Exercise prompt: Leaving the images out, output each entry below exactly.

Entries provided:
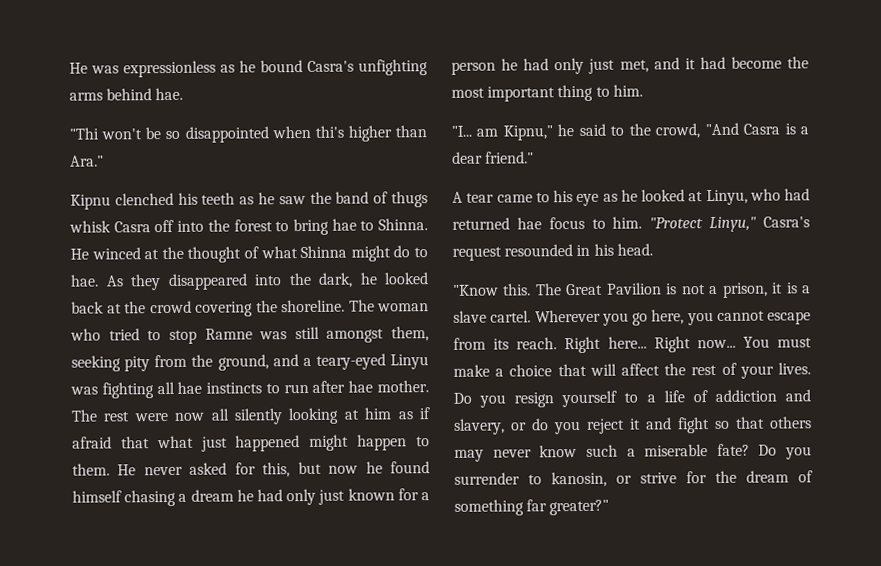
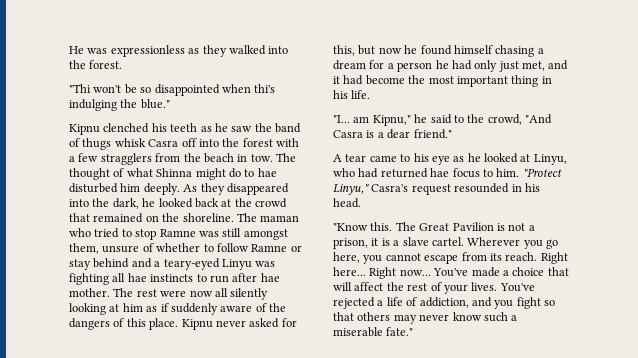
[239,59,428,76] [69,87,184,101] he bound Casra's unfighting arms behind hae. -> [202,45,289,57] [69,60,123,69] they walked into the forest.
[347,125,427,142] [70,155,104,167] higher than Ara." -> [69,99,170,111] indulging the blue."
[275,218,428,236] [70,246,184,260] to bring hae to Shinna. He winced at the -> [276,138,299,147] [69,153,296,165] with a few stragglers from the beach in tow. The
[70,274,99,287] hae. -> [257,168,277,177] [69,183,180,195] hae disturbed him deeply.
[195,301,253,317] covering -> [69,213,159,223] that remained on
[377,303,429,312] woman -> [260,215,300,222] maman
[71,354,269,372] seeking pity from the ground, -> [102,243,302,253] [69,258,130,270] unsure of whether to follow Ramne or stay behind
[72,434,430,452] [72,463,137,476] afraid that what just happened might happen to them. He -> [170,303,286,315] [69,318,213,330] suddenly aware of the dangers of this place. Kipnu
[236,488,395,506] he had only just known -> (366, 65) none
[595,84,643,97] to him. -> [541,76,552,84] [333,90,371,99] in his life.
[742,336,812,348] [453,364,490,377] You must make -> [433,267,500,277] You've made
[453,389,811,408] [453,417,672,435] Do you resign yourself to a life of addiction and slavery, or do you reject it and -> [499,283,535,292] [333,297,514,309] You've rejected a life of addiction, and you
[716,443,812,460] [454,470,813,488] [454,499,610,516] fate? Do you surrender to kanosin, or strive for the dream of something far greater?" -> [386,327,414,336] fate."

Reply to the exercise:
[239,59,428,76] [69,87,184,101] he bound Casra's unfighting arms behind hae. -> [202,45,289,57] [69,60,123,69] they walked into the forest.
[347,125,427,142] [70,155,104,167] higher than Ara." -> [69,99,170,111] indulging the blue."
[275,218,428,236] [70,246,184,260] to bring hae to Shinna. He winced at the -> [276,138,299,147] [69,153,296,165] with a few stragglers from the beach in tow. The
[70,274,99,287] hae. -> [257,168,277,177] [69,183,180,195] hae disturbed him deeply.
[195,301,253,317] covering -> [69,213,159,223] that remained on
[377,303,429,312] woman -> [260,215,300,222] maman
[71,354,269,372] seeking pity from the ground, -> [102,243,302,253] [69,258,130,270] unsure of whether to follow Ramne or stay behind
[72,434,430,452] [72,463,137,476] afraid that what just happened might happen to them. He -> [170,303,286,315] [69,318,213,330] suddenly aware of the dangers of this place. Kipnu
[236,488,395,506] he had only just known -> (366, 65) none
[595,84,643,97] to him. -> [541,76,552,84] [333,90,371,99] in his life.
[742,336,812,348] [453,364,490,377] You must make -> [433,267,500,277] You've made
[453,389,811,408] [453,417,672,435] Do you resign yourself to a life of addiction and slavery, or do you reject it and -> [499,283,535,292] [333,297,514,309] You've rejected a life of addiction, and you
[716,443,812,460] [454,470,813,488] [454,499,610,516] fate? Do you surrender to kanosin, or strive for the dream of something far greater?" -> [386,327,414,336] fate."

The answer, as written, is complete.